> _Your instructions_
Below are some lines of data. Return all of them as they are.

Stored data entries
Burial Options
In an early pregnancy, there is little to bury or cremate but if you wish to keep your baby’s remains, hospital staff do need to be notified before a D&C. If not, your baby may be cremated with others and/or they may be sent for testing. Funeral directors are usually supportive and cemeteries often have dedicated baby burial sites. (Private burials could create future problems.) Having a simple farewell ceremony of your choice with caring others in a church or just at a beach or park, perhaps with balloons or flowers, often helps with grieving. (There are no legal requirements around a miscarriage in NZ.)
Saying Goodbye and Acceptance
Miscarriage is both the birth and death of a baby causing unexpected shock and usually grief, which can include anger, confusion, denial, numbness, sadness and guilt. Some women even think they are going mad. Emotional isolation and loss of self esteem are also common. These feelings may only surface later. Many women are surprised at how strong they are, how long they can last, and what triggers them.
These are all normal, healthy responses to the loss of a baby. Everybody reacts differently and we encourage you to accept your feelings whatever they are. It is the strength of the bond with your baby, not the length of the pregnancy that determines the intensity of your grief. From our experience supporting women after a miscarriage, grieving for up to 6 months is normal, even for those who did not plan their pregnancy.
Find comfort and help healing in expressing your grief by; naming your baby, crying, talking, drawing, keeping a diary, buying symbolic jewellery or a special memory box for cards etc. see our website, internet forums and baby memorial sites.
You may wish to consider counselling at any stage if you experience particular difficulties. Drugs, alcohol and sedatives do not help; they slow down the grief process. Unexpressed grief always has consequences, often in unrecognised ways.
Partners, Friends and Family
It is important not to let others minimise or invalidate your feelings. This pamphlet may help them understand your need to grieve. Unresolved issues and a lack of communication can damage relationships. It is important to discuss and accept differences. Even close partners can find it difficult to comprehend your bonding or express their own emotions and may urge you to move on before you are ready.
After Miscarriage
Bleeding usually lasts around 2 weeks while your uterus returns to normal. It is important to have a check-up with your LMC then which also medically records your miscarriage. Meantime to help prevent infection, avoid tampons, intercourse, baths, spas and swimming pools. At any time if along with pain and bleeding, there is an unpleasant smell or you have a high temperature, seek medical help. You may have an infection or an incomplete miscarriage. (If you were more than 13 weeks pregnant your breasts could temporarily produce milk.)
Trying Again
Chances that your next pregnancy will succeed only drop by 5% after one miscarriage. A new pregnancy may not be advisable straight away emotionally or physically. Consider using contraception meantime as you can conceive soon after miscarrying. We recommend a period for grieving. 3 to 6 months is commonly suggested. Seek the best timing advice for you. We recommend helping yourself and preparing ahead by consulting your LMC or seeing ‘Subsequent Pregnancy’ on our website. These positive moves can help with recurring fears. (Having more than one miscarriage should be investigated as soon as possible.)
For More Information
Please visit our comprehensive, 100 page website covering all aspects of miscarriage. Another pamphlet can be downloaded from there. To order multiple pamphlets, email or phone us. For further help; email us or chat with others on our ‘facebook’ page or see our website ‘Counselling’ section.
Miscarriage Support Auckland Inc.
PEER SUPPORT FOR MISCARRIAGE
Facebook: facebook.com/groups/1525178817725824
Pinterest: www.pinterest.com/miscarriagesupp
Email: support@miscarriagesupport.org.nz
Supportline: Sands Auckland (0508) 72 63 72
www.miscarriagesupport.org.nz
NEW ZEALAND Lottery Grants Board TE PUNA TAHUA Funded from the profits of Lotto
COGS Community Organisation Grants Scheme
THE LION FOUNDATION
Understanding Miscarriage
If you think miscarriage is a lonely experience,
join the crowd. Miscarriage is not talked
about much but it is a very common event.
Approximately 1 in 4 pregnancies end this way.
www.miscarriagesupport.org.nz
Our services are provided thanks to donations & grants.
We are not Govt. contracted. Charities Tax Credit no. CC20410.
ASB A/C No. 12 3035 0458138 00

> _Result of this exercise_
Burial Options
In an early pregnancy, there is little to bury or cremate but if you wish to keep your baby’s remains, hospital staff do need to be notified before a D&C. If not, your baby may be cremated with others and/or they may be sent for testing. Funeral directors are usually supportive and cemeteries often have dedicated baby burial sites. (Private burials could create future problems.) Having a simple farewell ceremony of your choice with caring others in a church or just at a beach or park, perhaps with balloons or flowers, often helps with grieving. (There are no legal requirements around a miscarriage in NZ.)
Saying Goodbye and Acceptance
Miscarriage is both the birth and death of a baby causing unexpected shock and usually grief, which can include anger, confusion, denial, numbness, sadness and guilt. Some women even think they are going mad. Emotional isolation and loss of self esteem are also common. These feelings may only surface later. Many women are surprised at how strong they are, how long they can last, and what triggers them.
These are all normal, healthy responses to the loss of a baby. Everybody reacts differently and we encourage you to accept your feelings whatever they are. It is the strength of the bond with your baby, not the length of the pregnancy that determines the intensity of your grief. From our experience supporting women after a miscarriage, grieving for up to 6 months is normal, even for those who did not plan their pregnancy.
Find comfort and help healing in expressing your grief by; naming your baby, crying, talking, drawing, keeping a diary, buying symbolic jewellery or a special memory box for cards etc. see our website, internet forums and baby memorial sites.
You may wish to consider counselling at any stage if you experience particular difficulties. Drugs, alcohol and sedatives do not help; they slow down the grief process. Unexpressed grief always has consequences, often in unrecognised ways.
Partners, Friends and Family
It is important not to let others minimise or invalidate your feelings. This pamphlet may help them understand your need to grieve. Unresolved issues and a lack of communication can damage relationships. It is important to discuss and accept differences. Even close partners can find it difficult to comprehend your bonding or express their own emotions and may urge you to move on before you are ready.
After Miscarriage
Bleeding usually lasts around 2 weeks while your uterus returns to normal. It is important to have a check-up with your LMC then which also medically records your miscarriage. Meantime to help prevent infection, avoid tampons, intercourse, baths, spas and swimming pools. At any time if along with pain and bleeding, there is an unpleasant smell or you have a high temperature, seek medical help. You may have an infection or an incomplete miscarriage. (If you were more than 13 weeks pregnant your breasts could temporarily produce milk.)
Trying Again
Chances that your next pregnancy will succeed only drop by 5% after one miscarriage. A new pregnancy may not be advisable straight away emotionally or physically. Consider using contraception meantime as you can conceive soon after miscarrying. We recommend a period for grieving. 3 to 6 months is commonly suggested. Seek the best timing advice for you. We recommend helping yourself and preparing ahead by consulting your LMC or seeing ‘Subsequent Pregnancy’ on our website. These positive moves can help with recurring fears. (Having more than one miscarriage should be investigated as soon as possible.)
For More Information
Please visit our comprehensive, 100 page website covering all aspects of miscarriage. Another pamphlet can be downloaded from there. To order multiple pamphlets, email or phone us. For further help; email us or chat with others on our ‘facebook’ page or see our website ‘Counselling’ section.
Miscarriage Support Auckland Inc.
PEER SUPPORT FOR MISCARRIAGE
Facebook: facebook.com/groups/1525178817725824
Pinterest: www.pinterest.com/miscarriagesupp
Email: support@miscarriagesupport.org.nz
Supportline: Sands Auckland (0508) 72 63 72
www.miscarriagesupport.org.nz
NEW ZEALAND Lottery Grants Board TE PUNA TAHUA Funded from the profits of Lotto
COGS Community Organisation Grants Scheme
THE LION FOUNDATION
Understanding Miscarriage
If you think miscarriage is a lonely experience,
join the crowd. Miscarriage is not talked
about much but it is a very common event.
Approximately 1 in 4 pregnancies end this way.
www.miscarriagesupport.org.nz
Our services are provided thanks to donations & grants.
We are not Govt. contracted. Charities Tax Credit no. CC20410.
ASB A/C No. 12 3035 0458138 00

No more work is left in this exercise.